Archie's 2nd Case — Drive Over 80 — Dismissed

Client:  Archie, Accused
Complainant:  Toronto Police Service, 23 Division
Charge:  Over 80, Criminal Code, s. 253(b)

Background:  Archie called me sounding very grave. I instantly recognized his voice. Before he could tell me why he was calling, I asked: "Archie, before you tell me anything, can you answer one question?" He was silent. "Did you apply for that pardon?," I continued. A pregnant pause followed. "I never got around to it," he finally answered. Archie then proceeded to tell me about his arrest on the same charge that we had tackled three years before. I first admonished him about not applying for the pardon (thereby exposing himself to harsher punishment as a would-be second offender). Then we focused on the task at hand. Archie's worries were the same as last time. If he were found guilty, he would receive a minimum of 14 days in jail and a 3-year licence suspension. He was understandably worried about going to jail, losing his licence, and the sky-high insurance rates he could be facing. But he also had a new worry. Since his last time in Court, the Ontario government had added a new consequence for drinking-and-driving convictions. If Archie was convicted and he wanted to drive after the three-year suspension, his car would have to be equipped with a ignition lock-out device to prevent him from drinking and driving. Since this would be Archie's second conviction, he would have to suffer this indignity for three years in addition to his three-year licence suspension.

Goals:  Again, Archie wanted the charge withdrawn or dismissed.

Strategy:  Very predictably, the Crown had no sympathy for Archie. They considered him lucky to have escaped the noose the last time. Upon reviewing the case against Archie, I discovered what I believed to be a problem with the Crown's case. The police officer had unnecessarily delayed demanding that Archie provide a breath sample into the roadside screening device. The Crown — though acknowledging that this was an issue for trial — refused to concede that the problem was fatal. We would have to go to trial, where the Judge would have to decide the issue. Before the big day, I filed written submissions and other materials outlining my argument, both for the benefit of the Crown and the Judge. I argued that all breath readings should be excluded from evidence because the police had violated Archie's rights. Lawyers call that a Charter application. The Crown responded to my written materials by arguing — very thoroughly, I might add — that my application should be dismissed. They wanted Archie convicted.
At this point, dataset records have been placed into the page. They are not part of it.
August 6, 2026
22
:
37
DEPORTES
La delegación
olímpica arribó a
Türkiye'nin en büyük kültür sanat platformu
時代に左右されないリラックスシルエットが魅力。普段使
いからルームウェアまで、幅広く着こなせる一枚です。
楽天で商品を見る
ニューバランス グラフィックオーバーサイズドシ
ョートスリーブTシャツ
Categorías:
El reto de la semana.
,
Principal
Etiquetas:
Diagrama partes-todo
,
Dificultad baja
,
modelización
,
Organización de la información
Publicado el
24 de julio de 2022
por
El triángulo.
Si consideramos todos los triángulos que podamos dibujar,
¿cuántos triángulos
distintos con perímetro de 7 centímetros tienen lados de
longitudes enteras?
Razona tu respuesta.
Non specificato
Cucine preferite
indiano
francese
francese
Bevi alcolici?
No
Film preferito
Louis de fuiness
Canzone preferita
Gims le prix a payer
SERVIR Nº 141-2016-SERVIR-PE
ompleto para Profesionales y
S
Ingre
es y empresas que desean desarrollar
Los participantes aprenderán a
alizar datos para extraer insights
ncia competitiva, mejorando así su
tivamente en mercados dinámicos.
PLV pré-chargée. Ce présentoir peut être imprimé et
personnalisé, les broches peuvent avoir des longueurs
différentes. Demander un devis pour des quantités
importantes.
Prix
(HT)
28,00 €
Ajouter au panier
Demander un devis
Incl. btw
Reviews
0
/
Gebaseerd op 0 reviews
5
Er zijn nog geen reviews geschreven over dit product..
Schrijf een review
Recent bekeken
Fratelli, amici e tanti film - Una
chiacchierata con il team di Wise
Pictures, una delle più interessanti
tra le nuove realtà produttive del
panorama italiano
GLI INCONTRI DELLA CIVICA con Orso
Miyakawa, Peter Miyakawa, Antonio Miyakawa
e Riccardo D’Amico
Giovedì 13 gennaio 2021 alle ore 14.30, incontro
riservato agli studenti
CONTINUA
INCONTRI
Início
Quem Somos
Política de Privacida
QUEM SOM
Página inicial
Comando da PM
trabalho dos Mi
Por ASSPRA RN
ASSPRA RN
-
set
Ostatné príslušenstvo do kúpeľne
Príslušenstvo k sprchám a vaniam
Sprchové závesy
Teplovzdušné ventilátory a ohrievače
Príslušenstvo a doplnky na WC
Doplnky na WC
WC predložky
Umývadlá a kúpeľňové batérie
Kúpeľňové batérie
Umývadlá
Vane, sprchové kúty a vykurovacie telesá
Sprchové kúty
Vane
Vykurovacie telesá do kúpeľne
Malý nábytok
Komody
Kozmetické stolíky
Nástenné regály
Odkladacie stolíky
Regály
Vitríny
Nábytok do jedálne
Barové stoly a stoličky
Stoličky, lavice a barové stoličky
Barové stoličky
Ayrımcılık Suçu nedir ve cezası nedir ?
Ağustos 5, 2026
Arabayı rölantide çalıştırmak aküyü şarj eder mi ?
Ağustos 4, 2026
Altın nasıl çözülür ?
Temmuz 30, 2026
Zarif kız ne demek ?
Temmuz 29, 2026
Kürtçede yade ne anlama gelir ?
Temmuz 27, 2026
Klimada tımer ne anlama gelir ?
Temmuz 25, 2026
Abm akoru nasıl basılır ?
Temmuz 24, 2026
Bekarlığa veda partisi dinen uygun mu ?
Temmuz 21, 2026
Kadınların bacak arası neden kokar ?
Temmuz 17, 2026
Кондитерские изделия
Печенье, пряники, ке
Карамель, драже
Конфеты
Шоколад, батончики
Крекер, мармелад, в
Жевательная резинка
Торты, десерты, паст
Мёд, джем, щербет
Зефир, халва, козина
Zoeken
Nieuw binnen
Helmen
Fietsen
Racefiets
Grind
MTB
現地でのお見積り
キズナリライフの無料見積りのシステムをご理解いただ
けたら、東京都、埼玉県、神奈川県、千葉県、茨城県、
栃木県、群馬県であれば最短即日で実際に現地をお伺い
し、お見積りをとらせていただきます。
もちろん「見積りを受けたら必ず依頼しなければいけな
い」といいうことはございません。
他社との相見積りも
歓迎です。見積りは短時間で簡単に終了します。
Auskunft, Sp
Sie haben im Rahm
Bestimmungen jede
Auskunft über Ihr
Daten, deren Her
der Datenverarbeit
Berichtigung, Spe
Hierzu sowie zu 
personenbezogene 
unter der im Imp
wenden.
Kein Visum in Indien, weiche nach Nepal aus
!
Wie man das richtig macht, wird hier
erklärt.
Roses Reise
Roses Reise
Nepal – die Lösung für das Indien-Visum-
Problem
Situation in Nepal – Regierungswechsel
Results:  Archie was very nervous on the morning of the trial. But this wasn't a major concern. I didn't need him to testify. As Archie put it, "I just have to sit there and look pretty." I had done my research, had my oral submissions ready, and was primed to do battle. But my argument was cut short. There was a hiccup in the Crown's case. When the officer testified, he didn't say anything about demanding that Archie blow into the breathalyzer machine at the police station. I asked no questions of the police officer. I called no evidence. Next, the Crown and I had to make oral submissions to the Judge. I argued that the Charter application should take a back seat, and that the Judge should dismiss the charge because of this shortcoming. The hiccup proved fatal. The patient succumbed to its injury. Curiously, the mistake was similar to the one in Archie's first case. Afterwards, I told Archie not to count on the Crown and the police making the mistake a third time. "Best way to beat the next charge," I admonished, "is to not drink and drive. And, please, please, please ... apply for that pardon."